EXERCISE PROMPT: In the records below, repeat word for word only the lines starting at the one that contains "Figure2. The core" and ending at the one that contains "Table 1. Environmental", pictures excluded.

MATERIALS PROVIDED:
########################################

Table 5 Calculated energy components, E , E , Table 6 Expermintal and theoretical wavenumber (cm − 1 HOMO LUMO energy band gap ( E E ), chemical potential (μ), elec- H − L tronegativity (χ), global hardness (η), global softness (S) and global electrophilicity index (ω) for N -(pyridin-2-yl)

########################################

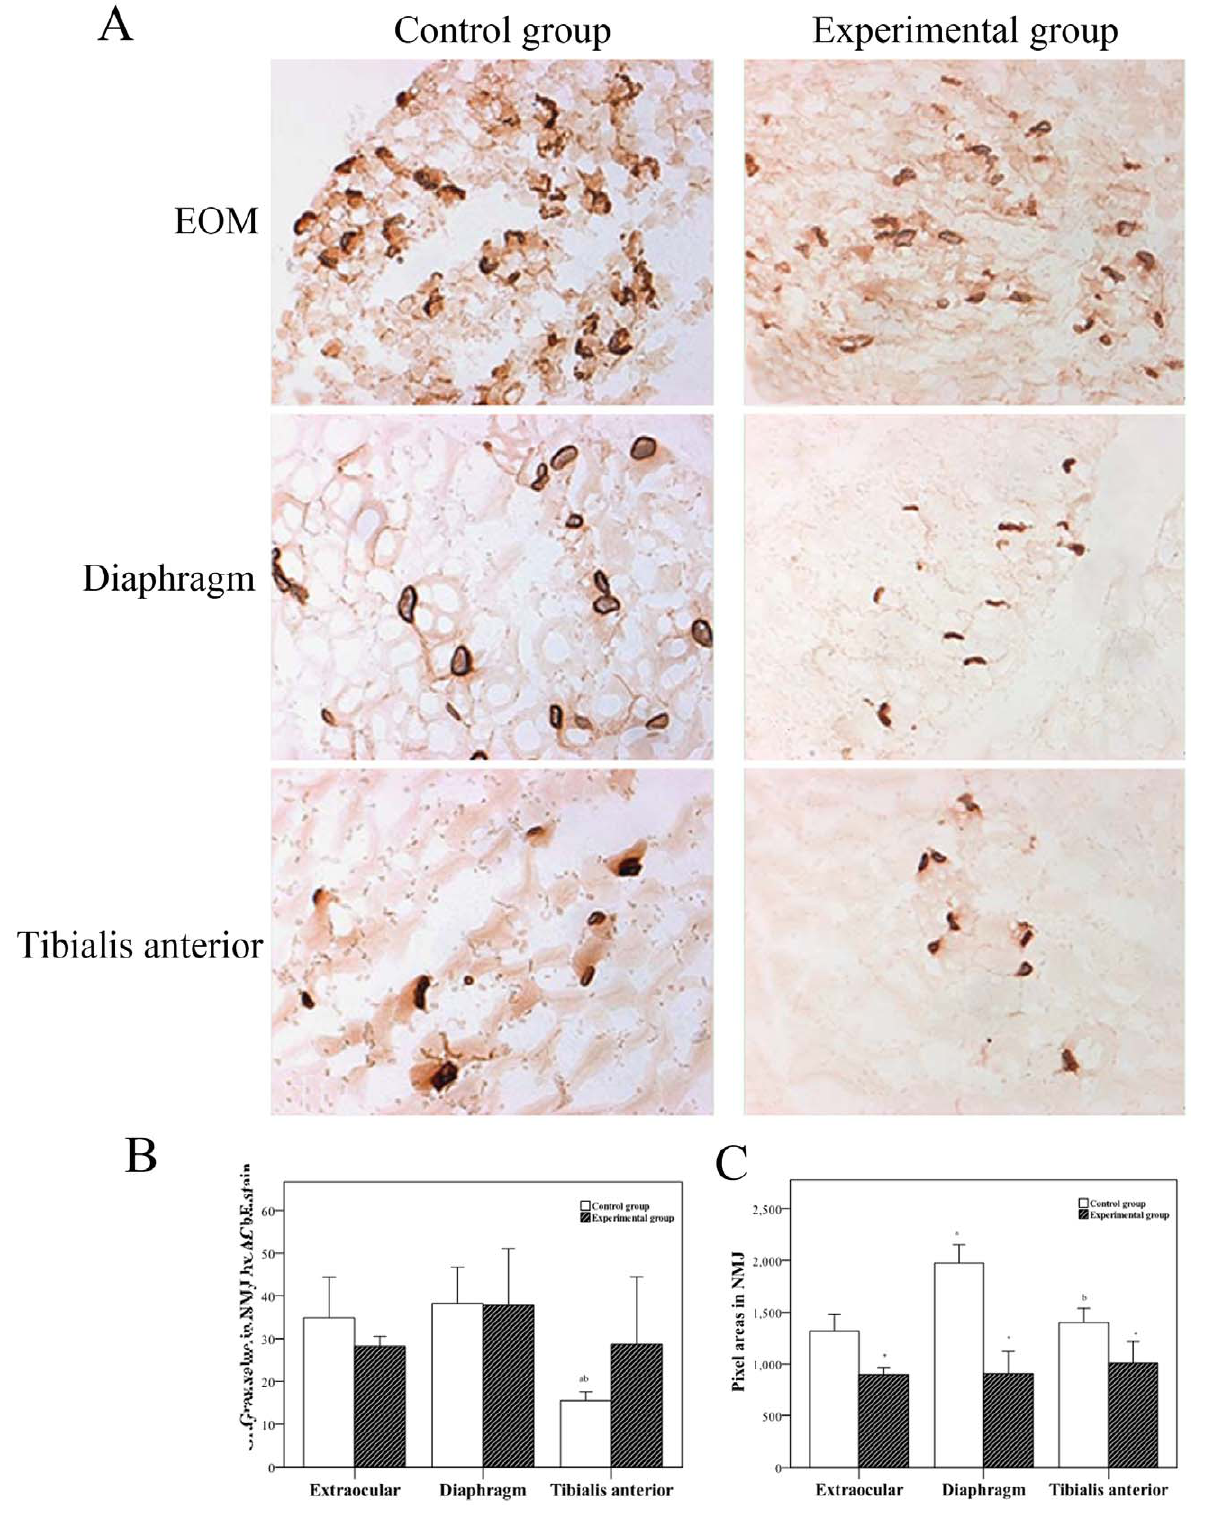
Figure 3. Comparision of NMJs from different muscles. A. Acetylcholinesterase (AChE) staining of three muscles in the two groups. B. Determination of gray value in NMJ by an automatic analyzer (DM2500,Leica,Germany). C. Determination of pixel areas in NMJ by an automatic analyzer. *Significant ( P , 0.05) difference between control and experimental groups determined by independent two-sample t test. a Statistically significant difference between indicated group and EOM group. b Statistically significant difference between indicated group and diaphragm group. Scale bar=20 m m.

########################################

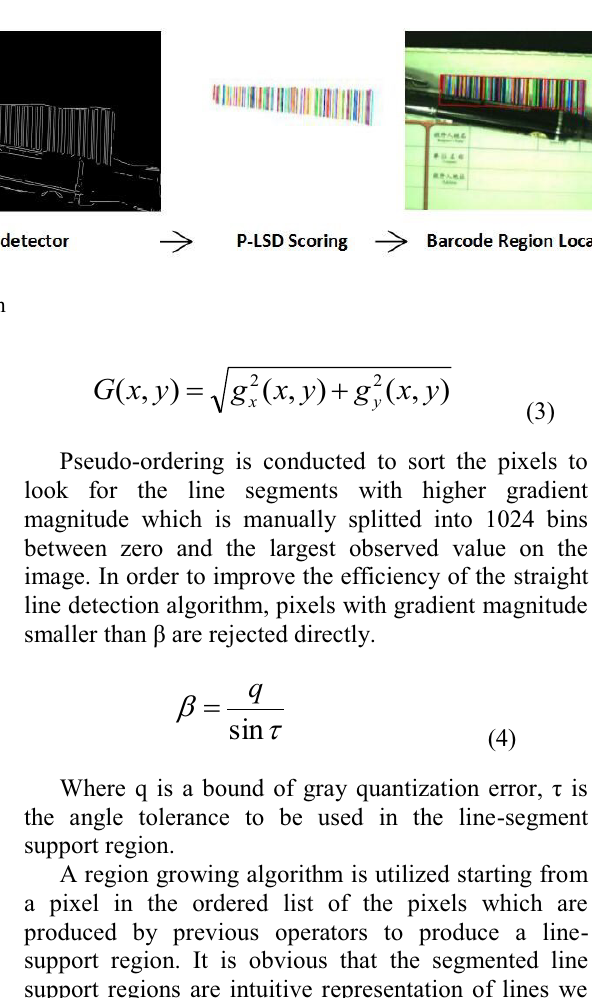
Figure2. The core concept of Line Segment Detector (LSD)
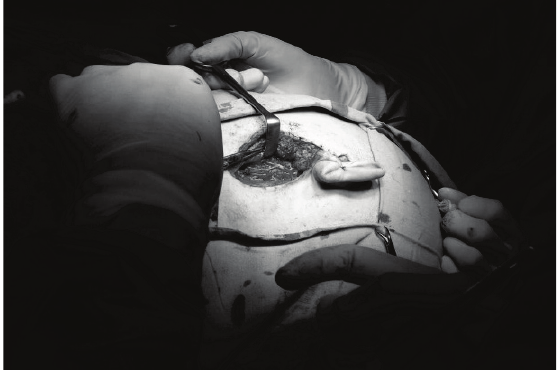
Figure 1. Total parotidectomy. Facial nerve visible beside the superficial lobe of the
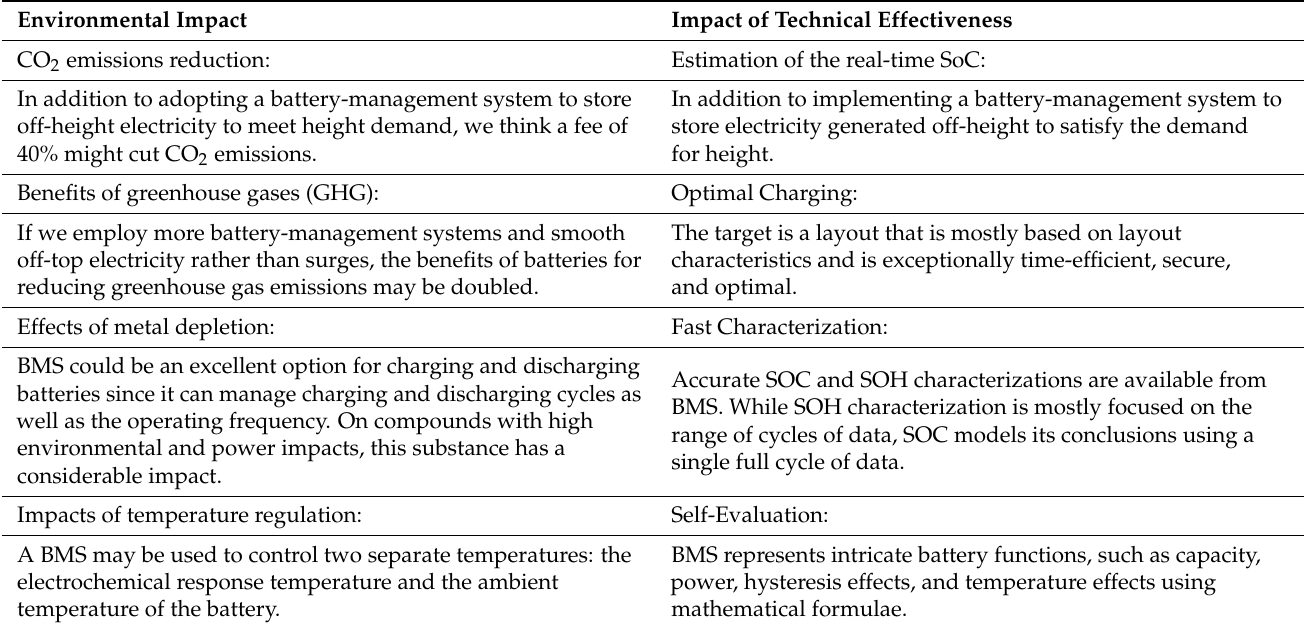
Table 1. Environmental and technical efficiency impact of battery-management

########################################

RESULT:
Figure2. The core concept of Line Segment Detector (LSD)
Figure 1. Total parotidectomy. Facial nerve visible beside the superficial lobe of the
Table 1. Environmental and technical efficiency impact of battery-management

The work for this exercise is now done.